The Eldritch Horror of A Sleeping Demon: Matt Ruff’s “Lovecraft Country”

“That is not dead which can eternal lie,
And with strange aeons even death may die.”

(H.P. Lovecraft, “The Call of Cthulu”)

H.P. Lovecraft’s stories often present main characters who gradually gain knowledge of Earth’s prehistoric past, when Elder Gods ruled and created humans as slaves, and about the evils that lie in wait at the edges of the universe to destroy it. Such revelations often drive his protagonists to the very brink of madness. Keeping the truth hidden is essential if humanity is to remain sane. And in the same way, many people today would like to ignore the truth of our racist tendencies, our quiet prejudices against foreigners that still live in our hearts and laws. We’d prefer to believe that such attitudes and practices are firmly in the past or in other people; it’s easier to keep things as they are and stay sane.

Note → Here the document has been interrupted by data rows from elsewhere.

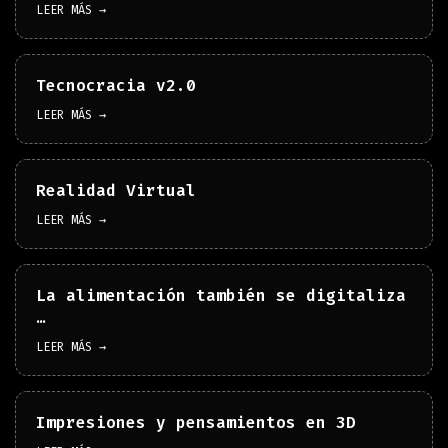
LEER MÁS →
Tecnocracia v2.0
LEER MÁS →
Realidad Virtual
LEER MÁS →
La alimentación también se digitaliza
…
LEER MÁS →
Impresiones y pensamientos en 3D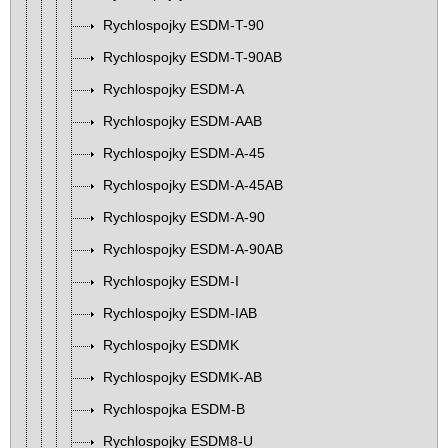
Rychlospojky ESDM-T-90
Rychlospojky ESDM-T-90AB
Rychlospojky ESDM-A
Rychlospojky ESDM-AAB
Rychlospojky ESDM-A-45
Rychlospojky ESDM-A-45AB
Rychlospojky ESDM-A-90
Rychlospojky ESDM-A-90AB
Rychlospojky ESDM-I
Rychlospojky ESDM-IAB
Rychlospojky ESDMK
Rychlospojky ESDMK-AB
Rychlospojka ESDM-B
Rychlospojky ESDM8-U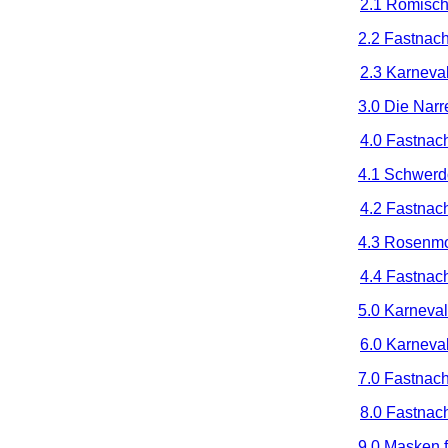
2.1 Römische
2.2 Fastnach
2.3 Karneval
3.0 Die Narr
4.0 Fastnac
4.1 Schwerdo
4.2 Fastnac
4.3 Rosenm
4.4 Fastnac
5.0 Karneval
6.0 Karneval
7.0 Fastnac
8.0 Fastnac
9.0 Masken f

Matt Ruff’s Lovecraft Country centres on an extended African-American family in the mid-1950s. The book’s chapters each focus on a different main character and their own experiences that all ties together into a coherent whole. It’s an exciting way to structure the story, letting us go deeper into characters who may have initially seemed peripheral while pieces of the overall narrative fall into place like a detective story. The main antagonist is Caleb Braithwhite, leader of the Adamite Order of the Ancient Dawn, a secret society of sorcerers bent on using magic to restore order to a chaotic world. Like many rich young white men, he seems affable and even benevolent, but his agenda is only for himself; when he wants something, he sees nothing wrong in simply taking it.

The book is firmly fantasy, using the tropes of supernatural horror and a dash of science fiction to portray the fears of being black in a society that has yet to be desegregated — or even that allegedly is (since most of the story is actually set in the North rather than the South). A young boy in the story illustrates a road atlas showing the United States as a fairy-tale land filled with shining fortresses and dragons’ lairs.

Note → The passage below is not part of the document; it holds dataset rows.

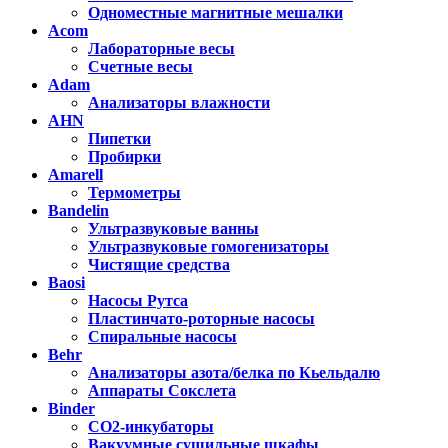
Одноместные магнитные мешалки
Acom
Лабораторные весы
Счетные весы
Adam
Анализаторы влажности
AHN
Пипетки
Пробирки
Amarell
Термометры
Bandelin
Ультразвуковые ванны
Ультразвуковые гомогенизаторы
Чистящие средства
Baosi
Насосы Рутса
Пластинчато-роторные насосы
Спиральные насосы
Behr
Анализаторы азота/белка по Кьельдалю
Аппараты Сокслета
Binder
CO2-инкубаторы
Вакуумные сушильные шкафы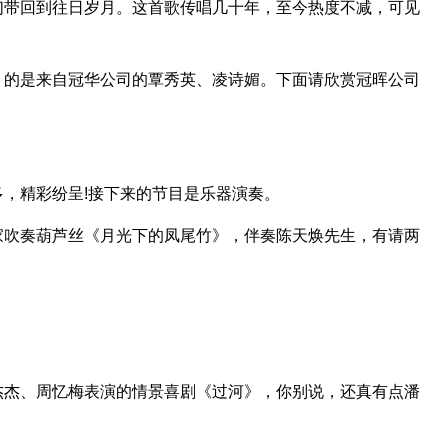
们带回到往日岁月。这首歌传唱几十年，至今热度不减，可见
》的是来自冠华公司的覃秀英、凌诗媚。下面请欣赏冠晖公司
，精彩纷呈!接下来的节目是乐器演奏。
家吹奏葫芦丝《月光下的凤尾竹》，伴奏陈天焕先生，有请两
杰杰、周忆梅表演的情景喜剧《过河》，你别说，还真有点潘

Less friendly parts of the country were populated by ogres and trolls, vampires and werewolves, wild beasts, ghosts, evil sorcerers, and hooded white knights. In Oklahoma, a great white dragon coiled around Tulsa, breathing fire…

This kind of allegorizing isn’t revolutionary in fantasy fiction, but it is used to striking effect here. A sorcerer’s mark of immunity embodies the idea of white privilege; an artifact of racist colonialism becomes a demon-possessed talisman; and a black woman who buys a haunted house must fend off the Klansmen in the neighbourhood as well as the resident ghost.

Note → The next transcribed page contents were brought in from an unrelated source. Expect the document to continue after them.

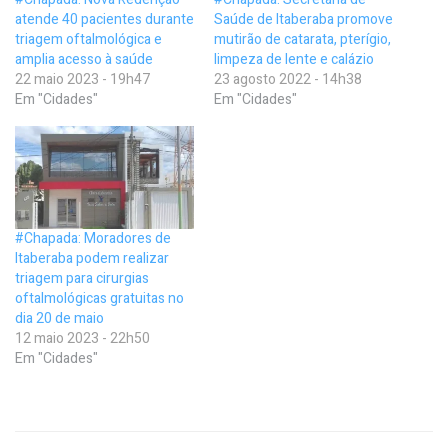
atende 40 pacientes durante
Saúde de Itaberaba promove
triagem oftalmológica e
mutirão de catarata, pterígio,
amplia acesso à saúde
limpeza de lente e calázio
22 maio 2023 - 19h47
23 agosto 2022 - 14h38
Em "Cidades"
Em "Cidades"
#Chapada: Moradores de
Itaberaba podem realizar
triagem para cirurgias
oftalmológicas gratuitas no
dia 20 de maio
12 maio 2023 - 22h50
Em "Cidades"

But the novel also goes deeper into issues of personal identity and the evil that lies inside of us all. Racism is not simply a horror ‘out there’, lurking in the dark to grab us. It lies sleeping, like Lovecraft’s demon Cthulu, within out hearts and we can’t control when it will wake to consume us. One of the main draws of the speculative genres like science fiction or fantasy is that they let us explore the human condition by taking it to imaginative extremes. In Lovecraft Country, this happens when Ruby, who works as a housemaid, wakes up one morning with white skin.

She discovers the meaning of privilege when she walks down the street encountering no suspicious glares and when store clerks are unexpectedly helpful. But when her attempt to exercise a little petty revenge against her white employer’s daughter turns into a police beating, she discovers the dark power her privilege gives her — and also that the ugliness she’s always been a victim of can live inside herself. Like Eve she is tempted by the serpent of self-determination to forsake her God-given black identity and explore who she is supposedly free to be. And I’m not entirely sure if Ruby fully considers that she seems fully capable of being petty and vindictive no matter what colour she is painted.

That the characters have this kind of depth exemplifies perhaps the novel’s best quality: it isn’t a political tract or a sermon about social justice. It is a character-driven narrative. We spend some time with some people who are walking through the world. It’s a dangerous world and they aren’t perfect people. They don’t have a larger agenda, but necessity forces them to fight for survival. And yet, by this narrative, we’re led down roads of thought and experience that perhaps we hadn’t considered before. It leads us to uncover realities that might otherwise have remained hidden, revelations that — in the opposite of Lovecraft — might actually help to heal the madness of the world and drive us into sanity.

In every heart a sleeping demon lies,
Yet with strange aeons, even Hate may die.